Base (i.e. GWAS) association file. This is a whitespace delimited file containing association results for SNPs on the base phenotype. This file can be gzipped. For PRSice to run, the base file must contain the effect allele (--A1), effect size estimates (--stat), p-value for association (--pvalue), and the SNP ID (--snp).

• --beta

This flag is used to indicate if the test statistic is in the form of BETA. If set, test statistic is assume to be in the form of BETA

• --bp

Column header containing the coordinate of SNPs.
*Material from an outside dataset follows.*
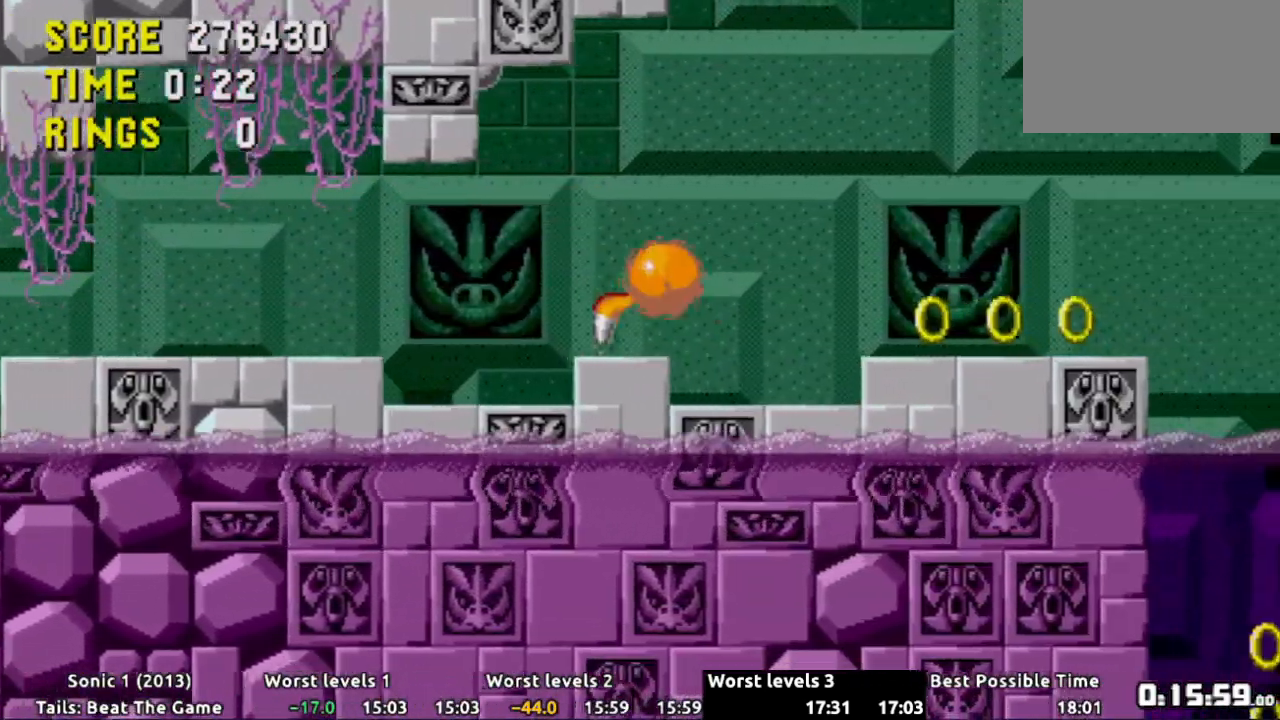
{"buttons": ["DPAD_RIGHT"], "events": [[83, "DPAD_RIGHT", "down"], [234, "DPAD_RIGHT", "up"], [467, "DPAD_RIGHT", "down"]]}
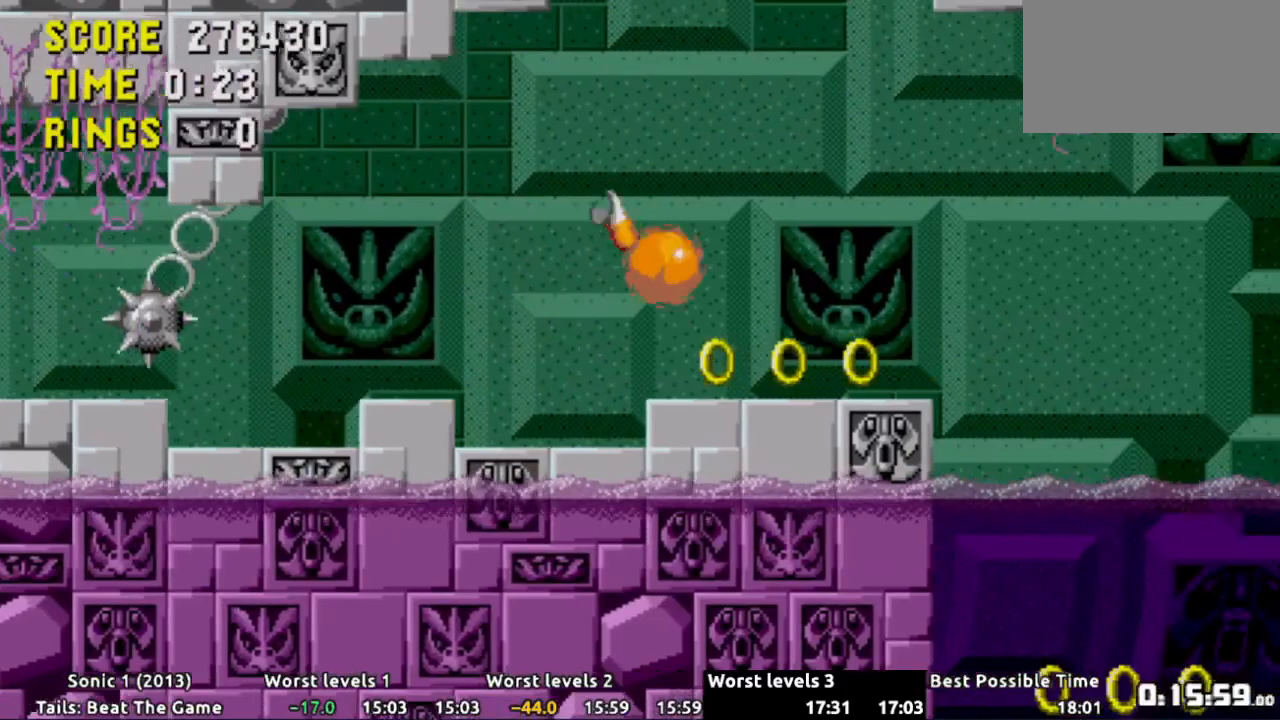
{"buttons": ["A", "DPAD_RIGHT"], "events": [[384, "A", "down"]]}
When this is provided, the coordinate of the SNPs will be scrutinized between the base and target file. SNPs with mismatched coordinate will be automatically excluded.

• --chr

Column header containing the chromosome information. When this is provided, the chromosome information of the SNPs will be scrutinized between the base and target file. SNPs with mismatched chromosome information will be automatically excluded.

• --index

If set, assume the base columns are INDEX instead of the name of the corresponding columns. Index should be 0-based (start counting from 0)

• --info-base

Base INFO score filtering. Format should be <Column name>,<Threshold>. SNPs with info score less than <Threshold> will be ignored. It is useful to perform INFO score filtering to remove SNPs with low imputation confidence score. By default, PRSice will search for the INFO column in your base file and perform info score filtering with threshold of 0.9. You can disable this behaviour by using --no-default

• --maf-base Base minor allele frequency (MAF) filtering. Format should be <Column name>,<Threshold>. SNPs with MAF less than <Threshold> will be ignored. An additional column can also be added (e.g. different filtering threshold for case and control), using the following format: <Column name>,<Threshold>:<Column name>,<Threshold>

• -no-default Remove all default options. If set, PRSice will not set any defaults and you will have to ensure all required columns are provided. (--snp, --stat, --A1, --pvalue)

• --pvalue | -p

Column header containing the p-value. The p-value information is required for clumping and this information must be provided under all circumstances.

• --se

Column header containing the standard error. Currently we do not use the standard error in any of the analysis. Thus this column is not required.

• --snp

Column header containing the SNP ID. This is required such that we can match SNPs between the base and target file.

• --stat

Column header containing the summary statistic. If --beta is set, default as BETA. Otherwise, try and search for OR or BETA from the header of the base file. The summary statistic is required for the construction of PRS.